* **About this exercise**:
Reproduce the data below with each occurrence of "Jordan" changed to "Brand" and everything else left as it is. Do not include the pictures in your answer.

Data for processing below:

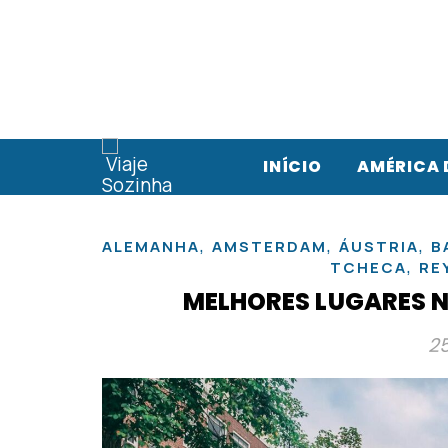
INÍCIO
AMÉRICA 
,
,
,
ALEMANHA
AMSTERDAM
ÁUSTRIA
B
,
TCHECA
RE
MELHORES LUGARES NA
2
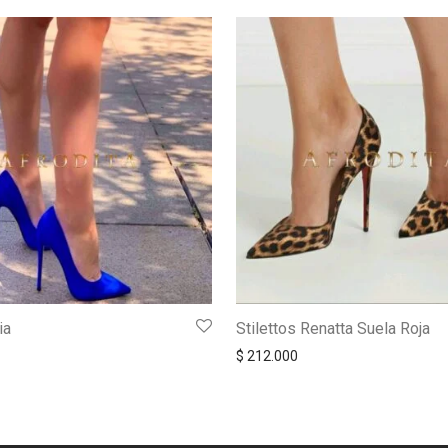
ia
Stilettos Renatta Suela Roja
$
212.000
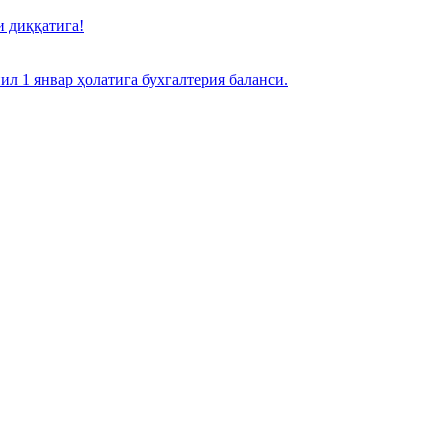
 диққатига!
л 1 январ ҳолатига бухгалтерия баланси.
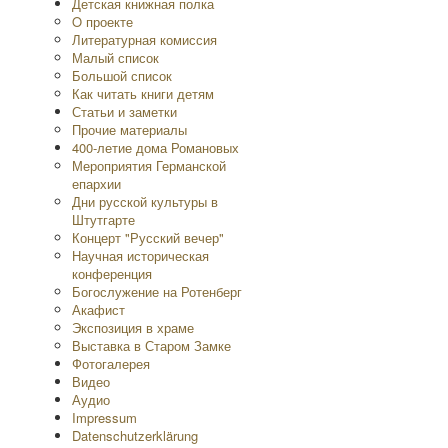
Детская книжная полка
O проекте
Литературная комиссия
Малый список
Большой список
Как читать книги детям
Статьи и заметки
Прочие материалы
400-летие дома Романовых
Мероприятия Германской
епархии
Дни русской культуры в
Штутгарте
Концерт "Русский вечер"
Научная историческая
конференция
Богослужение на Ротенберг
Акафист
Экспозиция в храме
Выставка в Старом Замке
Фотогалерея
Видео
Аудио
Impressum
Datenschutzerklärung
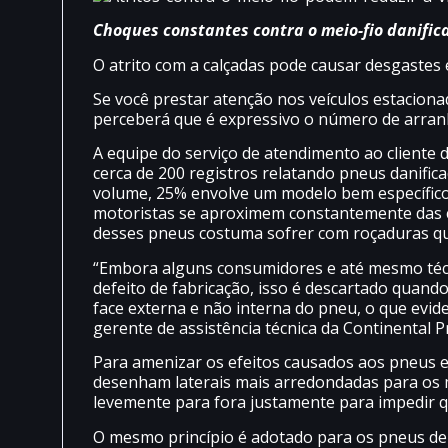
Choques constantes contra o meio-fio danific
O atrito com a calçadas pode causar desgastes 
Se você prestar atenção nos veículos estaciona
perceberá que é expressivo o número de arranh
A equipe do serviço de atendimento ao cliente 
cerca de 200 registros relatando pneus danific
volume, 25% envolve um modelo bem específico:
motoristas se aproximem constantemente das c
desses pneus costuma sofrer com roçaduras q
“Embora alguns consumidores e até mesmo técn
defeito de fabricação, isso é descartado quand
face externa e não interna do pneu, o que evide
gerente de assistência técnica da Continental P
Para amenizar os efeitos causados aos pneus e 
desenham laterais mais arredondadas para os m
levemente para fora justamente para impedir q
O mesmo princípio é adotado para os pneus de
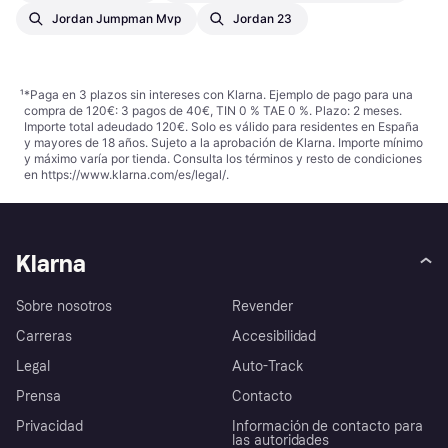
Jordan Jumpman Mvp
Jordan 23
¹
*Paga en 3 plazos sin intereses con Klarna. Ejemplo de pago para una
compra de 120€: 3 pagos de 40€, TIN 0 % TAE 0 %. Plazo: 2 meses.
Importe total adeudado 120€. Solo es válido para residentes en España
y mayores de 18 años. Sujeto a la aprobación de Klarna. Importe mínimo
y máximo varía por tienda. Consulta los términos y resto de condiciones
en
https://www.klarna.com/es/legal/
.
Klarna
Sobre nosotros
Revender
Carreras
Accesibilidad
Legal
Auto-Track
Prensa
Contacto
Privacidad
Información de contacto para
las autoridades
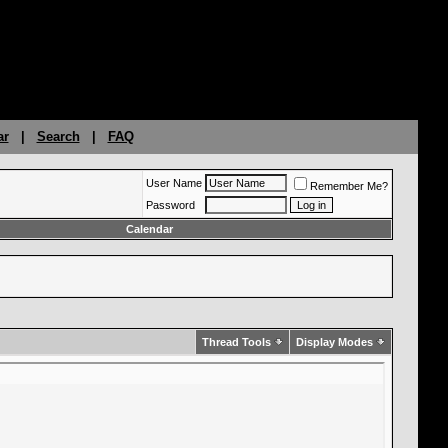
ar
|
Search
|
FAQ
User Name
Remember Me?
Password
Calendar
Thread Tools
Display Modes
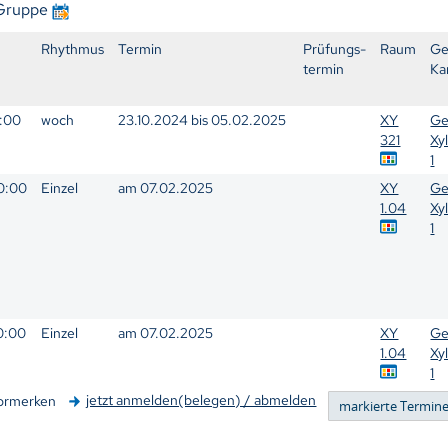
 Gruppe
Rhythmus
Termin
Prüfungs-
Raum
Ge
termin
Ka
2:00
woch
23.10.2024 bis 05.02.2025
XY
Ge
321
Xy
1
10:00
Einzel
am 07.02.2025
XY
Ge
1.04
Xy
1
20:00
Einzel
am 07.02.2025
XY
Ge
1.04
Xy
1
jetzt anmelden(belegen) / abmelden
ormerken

End of Data for processing.

* **Response to this exercise**:
INÍCIO
AMÉRICA 
,
,
,
ALEMANHA
AMSTERDAM
ÁUSTRIA
B
,
TCHECA
RE
MELHORES LUGARES NA
2
ia
Stilettos Renatta Suela Roja
$
212.000
 диққатига!
л 1 январ ҳолатига бухгалтерия баланси.
Детская книжная полка
O проекте
Литературная комиссия
Малый список
Большой список
Как читать книги детям
Статьи и заметки
Прочие материалы
400-летие дома Романовых
Мероприятия Германской
епархии
Дни русской культуры в
Штутгарте
Концерт "Русский вечер"
Научная историческая
конференция
Богослужение на Ротенберг
Акафист
Экспозиция в храме
Выставка в Старом Замке
Фотогалерея
Видео
Аудио
Impressum
Datenschutzerklärung
Choques constantes contra o meio-fio danific
O atrito com a calçadas pode causar desgastes 
Se você prestar atenção nos veículos estaciona
perceberá que é expressivo o número de arranh
A equipe do serviço de atendimento ao cliente 
cerca de 200 registros relatando pneus danific
volume, 25% envolve um modelo bem específico:
motoristas se aproximem constantemente das c
desses pneus costuma sofrer com roçaduras q
“Embora alguns consumidores e até mesmo técn
defeito de fabricação, isso é descartado quand
face externa e não interna do pneu, o que evide
gerente de assistência técnica da Continental P
Para amenizar os efeitos causados aos pneus e 
desenham laterais mais arredondadas para os m
levemente para fora justamente para impedir q
O mesmo princípio é adotado para os pneus de
Brand Jumpman Mvp
Brand 23
¹
*Paga en 3 plazos sin intereses con Klarna. Ejemplo de pago para una
compra de 120€: 3 pagos de 40€, TIN 0 % TAE 0 %. Plazo: 2 meses.
Importe total adeudado 120€. Solo es válido para residentes en España
y mayores de 18 años. Sujeto a la aprobación de Klarna. Importe mínimo
y máximo varía por tienda. Consulta los términos y resto de condiciones
en
https://www.klarna.com/es/legal/
.
Klarna
Sobre nosotros
Revender
Carreras
Accesibilidad
Legal
Auto-Track
Prensa
Contacto
Privacidad
Información de contacto para
las autoridades
ar
|
Search
|
FAQ
User Name
Remember Me?
Password
Calendar
Thread Tools
Display Modes
 Gruppe
Rhythmus
Termin
Prüfungs-
Raum
Ge
termin
Ka
2:00
woch
23.10.2024 bis 05.02.2025
XY
Ge
321
Xy
1
10:00
Einzel
am 07.02.2025
XY
Ge
1.04
Xy
1
20:00
Einzel
am 07.02.2025
XY
Ge
1.04
Xy
1
jetzt anmelden(belegen) / abmelden
ormerken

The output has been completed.